Purtroppo abbiamo vinto. Uso apposta la prima persona plurale per recuperare spiccioli di passione patriottica, severamente proibita dal gruppetto di capalbiesi che proprio non ce la fanno a sopportare un gol della nazionale di calcio o l'oro di un atleta azzurro ai Giochi. Bella gente che ingoia bile accorgendosi che fuori spunta e splende il sole, non quello dell'avvenire. È l'Italia dei contro, dei no tutto, dell'ego colossale, è l'Italia che deve fare i conti con i risultati dello sport, prima a Wembley, poi a Tokyo, vittorie a distanza che provocano assembramenti di passione e di persone.

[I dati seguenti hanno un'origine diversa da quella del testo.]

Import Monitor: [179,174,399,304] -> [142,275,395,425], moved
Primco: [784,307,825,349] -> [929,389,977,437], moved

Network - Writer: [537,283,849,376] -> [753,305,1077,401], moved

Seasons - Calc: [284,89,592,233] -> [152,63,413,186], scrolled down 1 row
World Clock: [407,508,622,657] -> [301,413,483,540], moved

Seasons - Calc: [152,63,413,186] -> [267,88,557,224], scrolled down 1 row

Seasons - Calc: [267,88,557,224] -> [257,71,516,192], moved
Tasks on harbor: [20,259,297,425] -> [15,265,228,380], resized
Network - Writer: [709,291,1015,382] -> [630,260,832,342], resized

La variante Italia funziona. Funziona nel football, funziona nell'atletica che dicesi leggera ma è così forte da avere rinfrescato le teste in una domenica canicolare. Appollaiati sui rami dell'intelligenza in esclusiva, distribuita soltanto nelle loro dimore e/o redazioni, emettono suoni cupi, quasi rantoli essendo costretti al godimento altrui, di un Paese diverso da quello vissuto, pensato, scritto e descritto. Scrivevano pochi giorni fa al sito del Fatto che «dovevamo stupire il mondo ma siamo stupiti dalle cocenti sconfitte»; a casa Gazzetta si storceva il naso per inammissibile carenza di ori. Allo stesso modo, qui e là si contano gli urrah quando la Ferrari finisce fuori pista, si odono risate quando Jorginho sbaglia un rigore, ma si segnalano fughe frettolose nel canneto quando Donnarumma para quello successivo. Nulla sanno della gamba ingessata di Tamberi ma si esaltano per il coming out della Boari, celebrano la Egonu ma se la portabandiera manda a dar via l'organo la rivale russa non scrivono una riga contro le volgarità della ragazza di colore. Non amano Mameli cantato sul podio, preferiscono Bella Ciao urlata in piazza, sono infastiditi da quest'estate di sport che finisce per nascondere gli scandali della politica, anche se in verità ci sarebbero quelli dei magistrati. Sono veri figli di papà che evitano giustamente il Papeete puntando alla festa dell'Unità, foglio storico, creato da Gramsci Antonio e finito da De Gregorio Concita, chiuso definitivamente per fallimento ma che resiste, resiste, resiste nelle sagre di partito, di popolo e di salamelle, senza cash back.
È un momento difficile, da alka seltzer e antiacidi vari, tutto questo ben di Dio di medaglie olimpiche e vittorie europee rischiano di ingigantire il governo multicolor, un vero peccato che tanta fortuna non sia capitata all'avvocato Conte, perché sarebbe stata da lui definita una potenza di fuoco e anche Arcuri Domenico sarebbe apparso simpatico, appalesandosi in pubblico, danzante su un banco a rotelle. Purtroppo quel tempo bello e vincente è passato prossimo e ormai remoto. Oggi i trionfi sportivi vengono sfruttati dai maligni al potere, gente cattiva e corrotta che meriterebbe un avviso di garanzia a prescindere. Mannaggia, abbiamo vinto due ori in un colpo solo, raccolti nel tempo di una mezzora in più che nemmeno Lucia Annunziata avrebbe potuto immaginare e adesso i tiggì si occuperanno dell'evento, del medagliere, dell'inno, del tricolore.
Non vedono l'ora che i Giochi si concludano, per tornare a rovistare nei cassetti dei cittadini. Ancora una settimana di preoccupazioni, forse di altre vittorie.
Meglio toccar ferro e tifare per Lukashenko, che sequestra la centometrista Timanovskaja che chiede asilo politico in aeroporto. Viva la Bielorussia comunista dove si inginocchiano, ma al presidente. E Mario Draghi impari come si fa.